-- What needs to be done --
A single number is wanted: how many lines of the records below contain the word "withUsername".
** Opening Task material block **
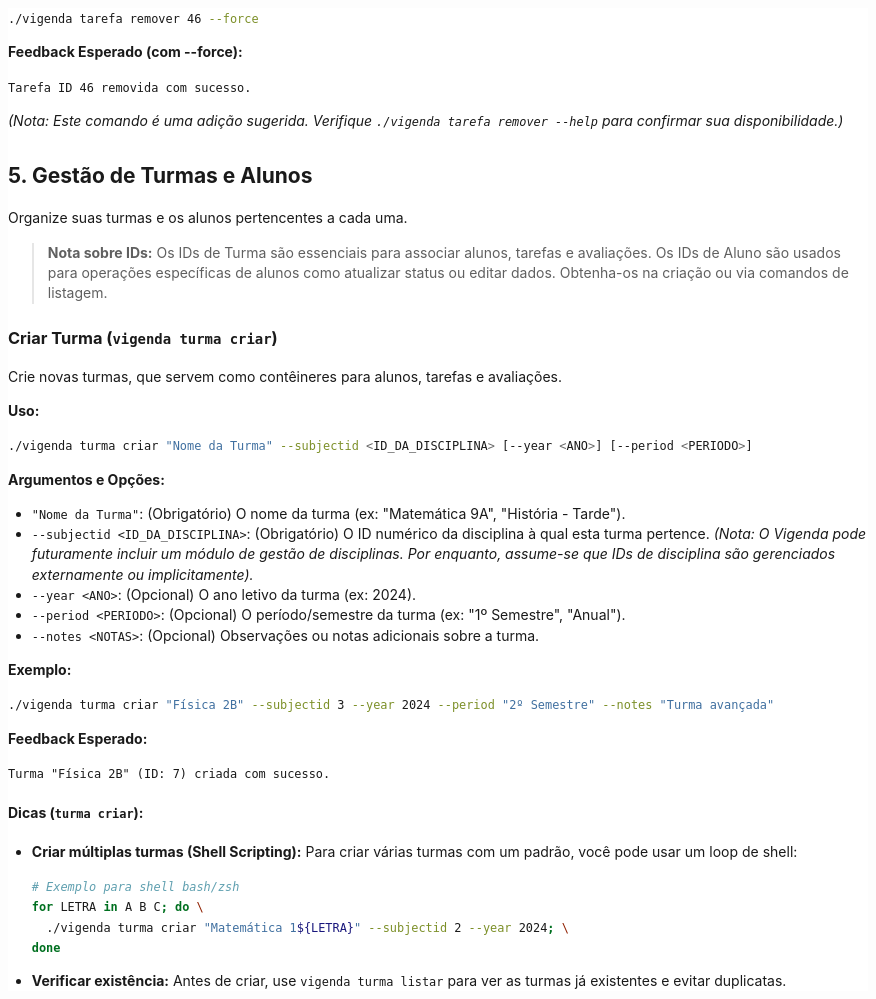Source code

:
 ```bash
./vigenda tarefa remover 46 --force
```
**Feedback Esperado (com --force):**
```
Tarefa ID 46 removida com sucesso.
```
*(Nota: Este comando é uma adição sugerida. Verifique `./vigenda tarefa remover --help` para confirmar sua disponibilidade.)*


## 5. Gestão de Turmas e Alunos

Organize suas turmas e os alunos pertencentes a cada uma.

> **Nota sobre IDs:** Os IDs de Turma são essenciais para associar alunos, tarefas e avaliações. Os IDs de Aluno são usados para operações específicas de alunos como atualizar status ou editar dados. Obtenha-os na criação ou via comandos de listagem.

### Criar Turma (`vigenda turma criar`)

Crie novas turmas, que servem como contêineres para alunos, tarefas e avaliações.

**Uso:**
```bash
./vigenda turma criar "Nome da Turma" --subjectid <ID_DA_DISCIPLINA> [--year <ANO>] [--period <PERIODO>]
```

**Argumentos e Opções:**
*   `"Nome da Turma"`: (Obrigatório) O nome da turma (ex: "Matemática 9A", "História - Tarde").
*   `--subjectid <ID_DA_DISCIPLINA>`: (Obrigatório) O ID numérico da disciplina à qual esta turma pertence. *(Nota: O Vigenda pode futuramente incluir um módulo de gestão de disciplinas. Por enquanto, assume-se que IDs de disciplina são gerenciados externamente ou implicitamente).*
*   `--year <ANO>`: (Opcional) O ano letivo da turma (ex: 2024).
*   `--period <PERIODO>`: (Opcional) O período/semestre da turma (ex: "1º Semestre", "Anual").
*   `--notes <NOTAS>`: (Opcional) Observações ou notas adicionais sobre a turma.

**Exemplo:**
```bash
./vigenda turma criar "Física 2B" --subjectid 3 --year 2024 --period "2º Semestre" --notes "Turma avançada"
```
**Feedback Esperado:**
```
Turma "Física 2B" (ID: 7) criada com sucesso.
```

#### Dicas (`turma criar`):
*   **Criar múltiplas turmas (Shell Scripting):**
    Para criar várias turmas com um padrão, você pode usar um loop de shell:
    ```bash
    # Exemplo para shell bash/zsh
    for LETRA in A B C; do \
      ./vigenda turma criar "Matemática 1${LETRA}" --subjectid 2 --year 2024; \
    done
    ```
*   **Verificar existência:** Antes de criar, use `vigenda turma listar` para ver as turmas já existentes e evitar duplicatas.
** Closing Task material block **
** Opening Task material block **
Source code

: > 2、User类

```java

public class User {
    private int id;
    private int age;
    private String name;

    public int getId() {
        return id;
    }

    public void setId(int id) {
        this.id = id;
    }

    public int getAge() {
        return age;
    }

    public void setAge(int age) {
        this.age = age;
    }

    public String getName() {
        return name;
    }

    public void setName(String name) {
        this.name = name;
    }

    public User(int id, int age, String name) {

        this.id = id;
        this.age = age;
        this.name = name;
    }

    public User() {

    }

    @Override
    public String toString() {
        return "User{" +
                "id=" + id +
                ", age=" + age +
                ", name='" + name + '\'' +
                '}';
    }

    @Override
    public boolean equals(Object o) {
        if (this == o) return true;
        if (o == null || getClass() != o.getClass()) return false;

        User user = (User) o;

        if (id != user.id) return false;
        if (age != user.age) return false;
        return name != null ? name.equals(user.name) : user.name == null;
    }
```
** Closing Task material block **
** Opening Task material block **
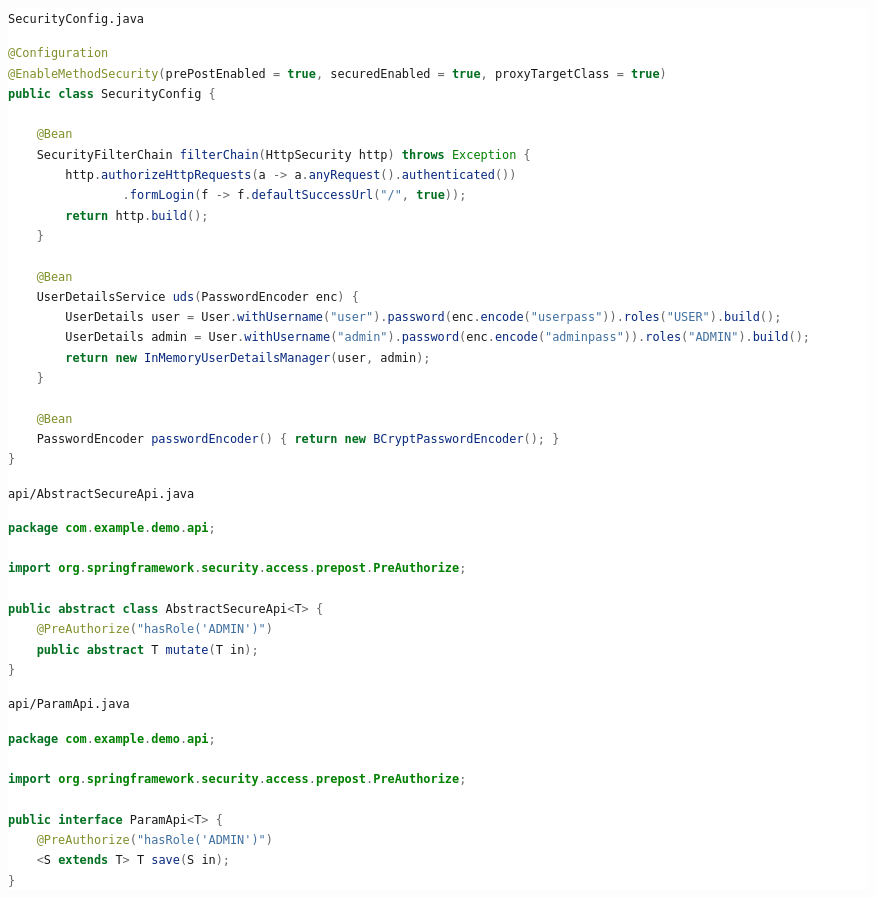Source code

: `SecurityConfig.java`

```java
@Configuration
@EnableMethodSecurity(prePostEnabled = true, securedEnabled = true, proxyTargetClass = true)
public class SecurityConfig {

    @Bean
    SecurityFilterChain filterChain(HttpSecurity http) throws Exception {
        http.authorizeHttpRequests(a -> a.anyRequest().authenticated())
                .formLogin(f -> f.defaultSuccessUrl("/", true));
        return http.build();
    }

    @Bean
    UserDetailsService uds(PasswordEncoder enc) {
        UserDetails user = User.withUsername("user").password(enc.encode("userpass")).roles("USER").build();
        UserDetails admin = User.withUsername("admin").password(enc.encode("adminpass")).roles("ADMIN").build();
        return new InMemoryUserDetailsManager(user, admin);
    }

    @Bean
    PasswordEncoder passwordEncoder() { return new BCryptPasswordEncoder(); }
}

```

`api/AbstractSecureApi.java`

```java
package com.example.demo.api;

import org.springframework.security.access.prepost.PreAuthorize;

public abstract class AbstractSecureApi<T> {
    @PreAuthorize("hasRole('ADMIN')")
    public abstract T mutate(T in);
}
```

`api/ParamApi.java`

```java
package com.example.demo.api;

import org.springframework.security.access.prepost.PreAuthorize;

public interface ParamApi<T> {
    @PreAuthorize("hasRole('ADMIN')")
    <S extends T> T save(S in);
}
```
** Closing Task material block **
-- Written solution --
2